Auf dieser Seite geben wir unseren Fans Einblicke in die einzigartige ASV-Taktik.

Lange Bälle

Ein beliebtes Stilmittel des ASV sind lange Bälle. Manche Bälle sind dabei nicht so lang wie sie eigentlich werden sollten. Das führt dann oft zu der sogenannten zu kurzen Abwehr. Gelingt der lange Ball, kommt er oft steil auf unsere 57-jährigen Stürmer. In anderen Fällen ist der Ball zumindest lange in der Luft, auch wenn er dann an der gleichen Stelle wieder herunter kommt, von der aus er geschossen wurde...

7 Mann auf den Ball

Nationalmannschaften wie die Mexikaner machten es vor, Barca und später der BVB machten es nach: Der ballführende gegnerische Spieler wird sofort von 2 bis 3 eigenen Spielern attackiert.
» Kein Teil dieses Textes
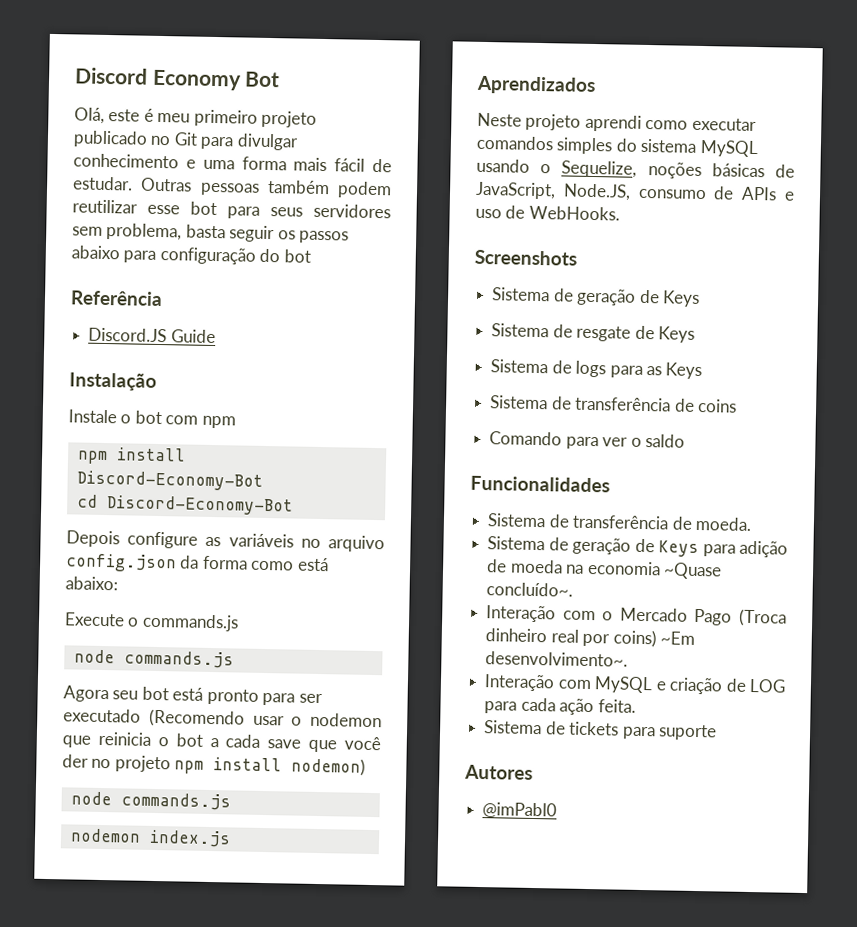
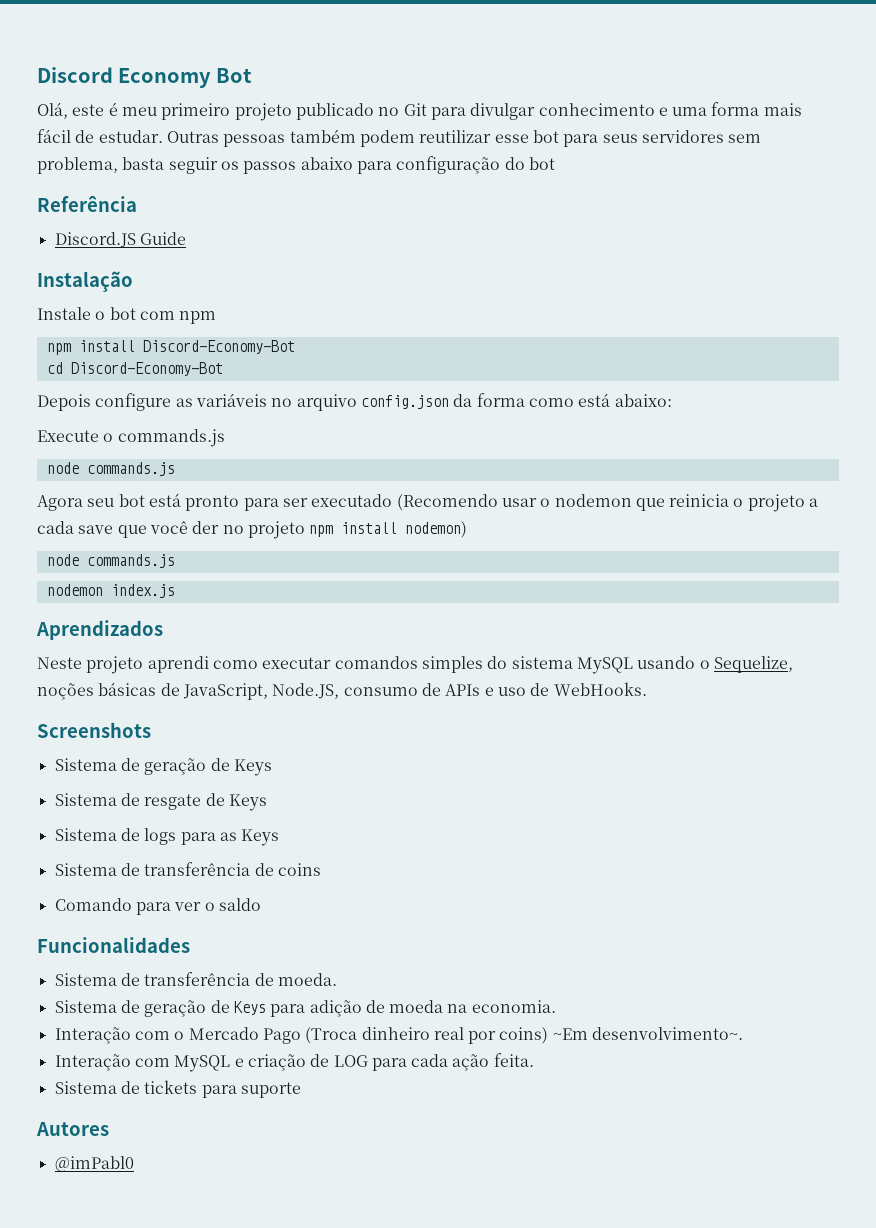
[175,733,203,747] bot -> [747,494,805,512] projeto
[586,560,722,580] [486,582,574,597] economia ~Quase concluído~. -> [471,1000,556,1013] economia.

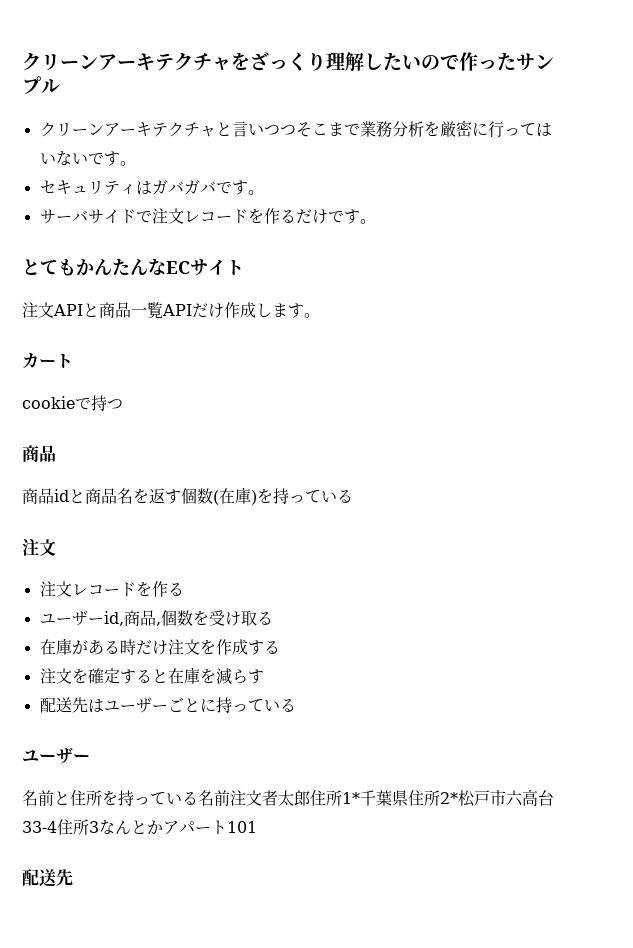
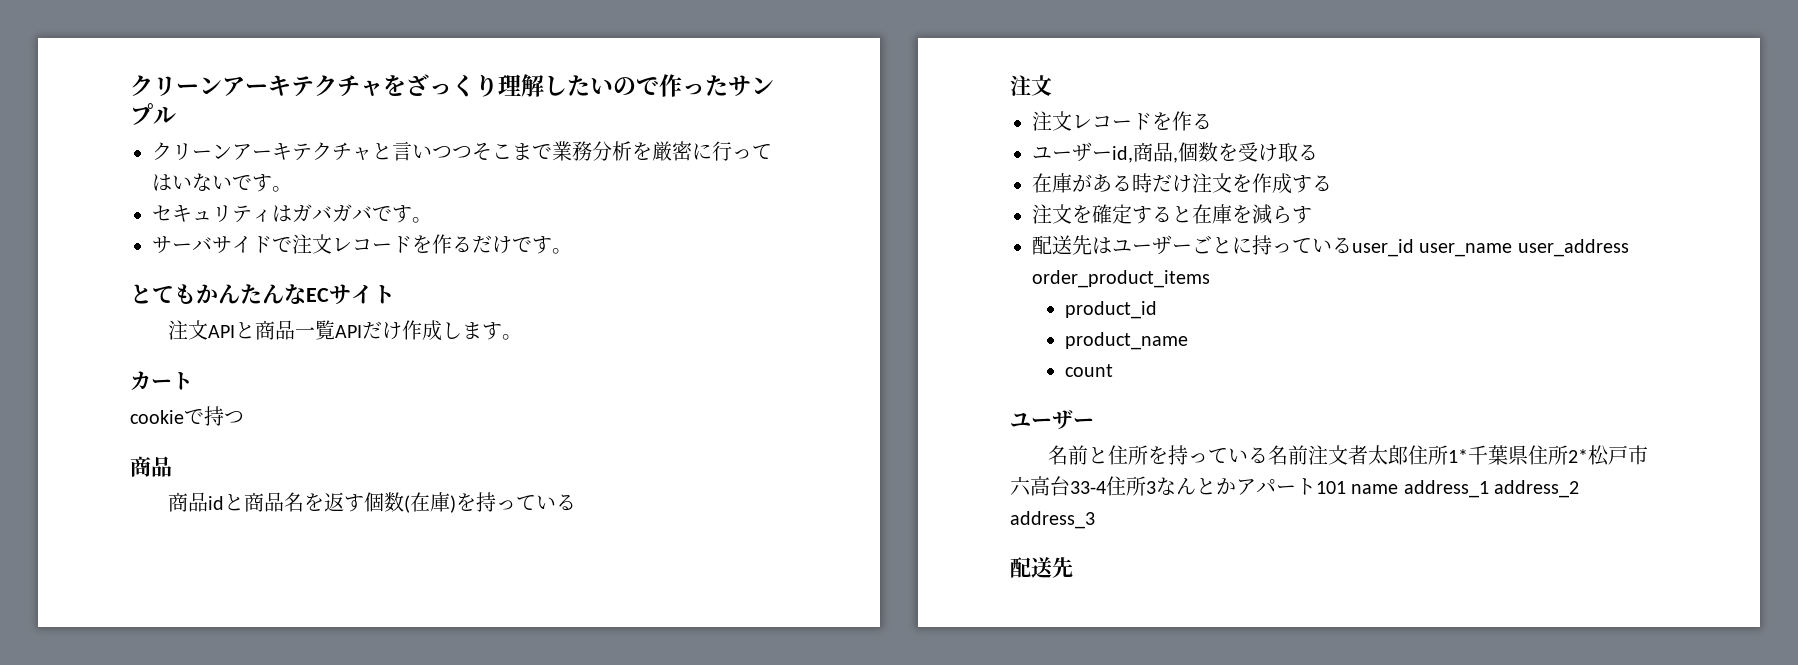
(296, 705) none -> [1352,239,1629,257] [1032,270,1210,288] [1065,301,1158,319] [1065,332,1189,350] [1065,364,1114,377] user_id user_name user_address order_product_items // product_id // product_name // count
(257, 827) none -> [1351,480,1580,498] [1010,511,1095,529] name address_1 address_2 address_3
So wird in Ballnähe immer ein Überzahlspiel hergestellt. Im Fachjargon nennt man dies «Pressing». Der ASV hat dieses System perfektioniert. Oft laufen wir gleich zu siebt auf den ballführenden Gegner. Kritiker werfen uns zwar vor, auf der ballabgewandten Seite seien wir «offen wie ein Scheunentor», doch es sind auch die gleichen Laien die sich immer beschweren, im Fußball würden zu wenig Tore fallen...

Am 16er nicht angreifen

Eine unserer besten taktischen Waffen ist es, den Gegner am Strafraum alleine zu lassen. Bekommt er dann den Ball, gilt es, möglichst nicht anzugreifen. Dadurch wird der Angreifer so verwirrt, dass er meist über das Tor schießt.

Vorne stehen bleiben

Auch dieses Stilmittel ist sehr beliebt. Auf diese Weise sparen unsere Stürmer Kraft. Denn: der nächste Konter kommt bestimmt.

Raumaufteilung

Raumaufteilung ist im Fußball sehr wichtig. Die verschiedenen taktischen Varianten wie 4-4-2, 3-5-2, 4-5-1 usw. wurden von erfahrenen Fußballstrategen ausgeklügelt. Das ASV-System wurde aufbauend auf den vorgenannten Spielsystemen perfektioniert. Mit unserem 4-0-6 sind wir jederzeit in der Lage schnell zu reagieren, wenn der Ball mal wieder zufällig an den gegnerischen Strafraum geschlagen wird. Dass wir mit diesem System zukunftweisend sind, zeigt das anerkennende Lob des gegnerischen Mittelfelds.

Der No-Look-Pass

Fans schnalzen mit der Zunge, Sportreporter sind voll des Lobes, wenn ein Spieler den Ball zielgenau zu einem Mitspieler passt und gleichzeitig ganz woanders hinschaut. Diese eher seltene Spielart ist eine Spezialität des ASV. Nirgendwo wird der No-Look-Pass so oft gespielt wie bei uns. Unverständlich, dass an der Seitenline über «krumme Füße» gelästert wird, nur weil der No-Look-Pass nicht zu dem frei vor dem Tor stehenden Stürmer gespielt wird, sondern auf den gedeckten Linksaußen. Dabei heißt es doch immer, man solle das Spiel breit machen.